To teach a robot to complete a task, researchers normally train a neural network on an image of what’s in front of the robot. The network then spits out an output in a different format—the coordinates required to move forward, for example.
Genima’s approach is different because both its input and output are images, which is easier for the machines to learn from, says Ivan Kapelyukh, a PhD student at Imperial College London, who specializes in robot learning but wasn’t involved in this research.
“It’s also really great for users, because you can see where your robot will move and what it’s going to do. It makes it kind of more interpretable, and means that if you’re actually going to deploy this, you could see before your robot went through a wall or something,” he says.
Genima works by tapping into Stable Diffusion’s ability to recognize patterns (knowing what a mug looks like because it’s been trained on images of mugs, for example) and then turning the model into a kind of agent—a decision-making system.
First, the researchers fine-tuned stable Diffusion to let them overlay data from robot sensors onto images captured by its cameras.

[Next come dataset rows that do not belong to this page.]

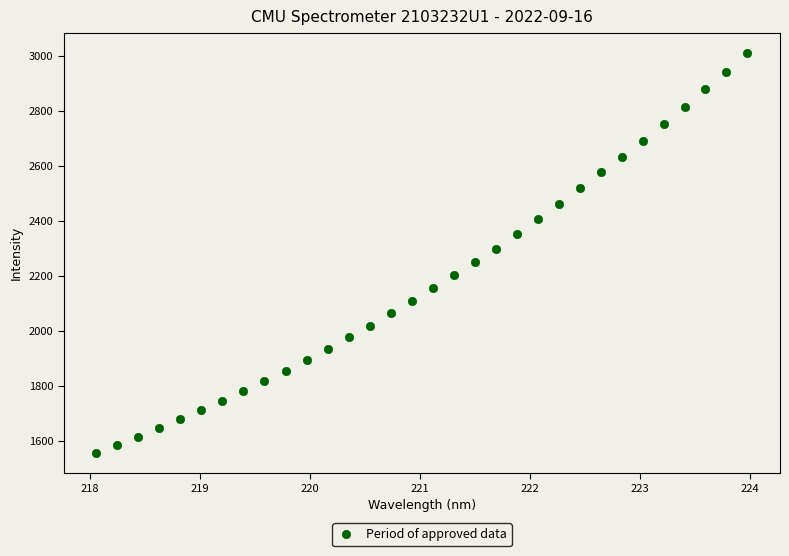

What is the range of X values (max minus min)?

5.9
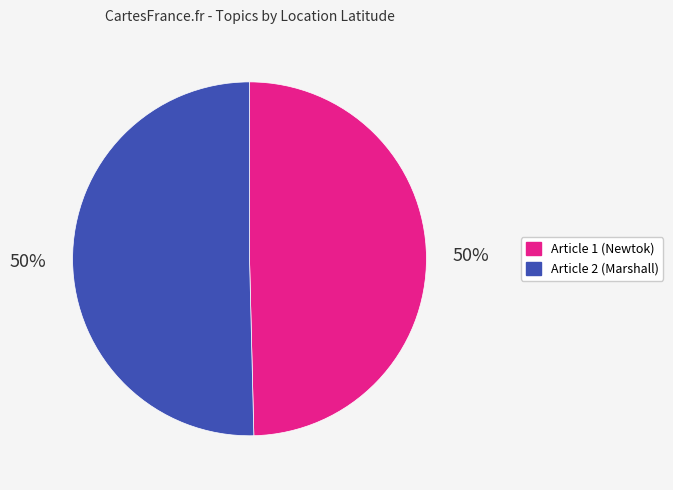

To the nearest percent, what is the average slice percentage?

50%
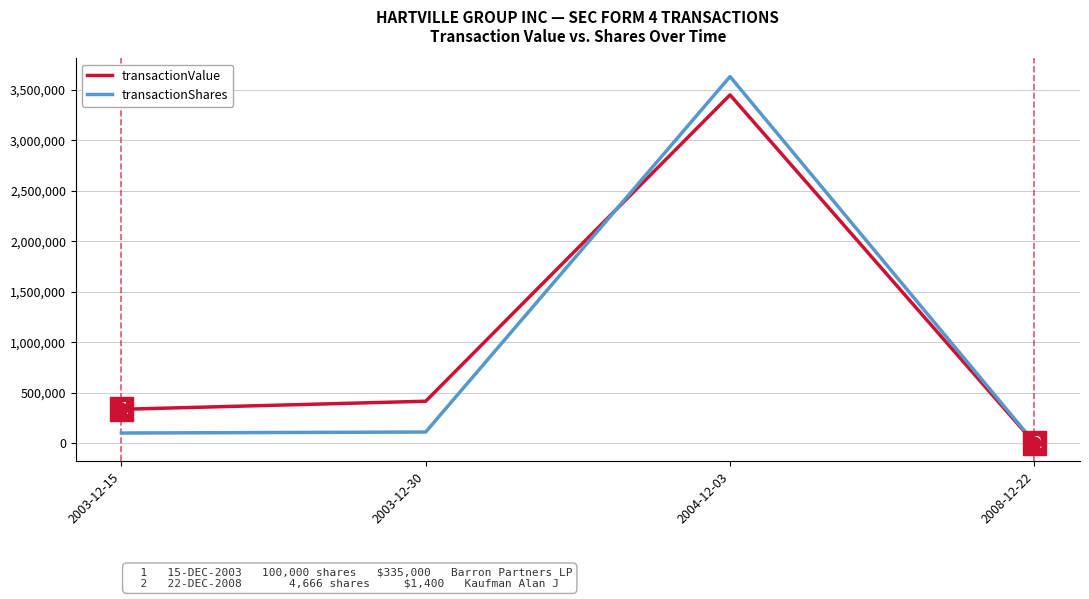

What is the maximum value for transactionShares?

3632105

The system renders the desired action, like opening a box, hanging up a scarf, or picking up a notebook, into a series of colored spheres on top of the image. These spheres tell the robot where its joint should move one second in the future.
The second part of the process converts these spheres into actions. The team achieved this by using another neural network, called ACT, which is mapped on the same data. Then they used Genima to complete 25 simulations and nine real-world manipulation tasks using a robot arm. The average success rate was 50% and 64%, respectively.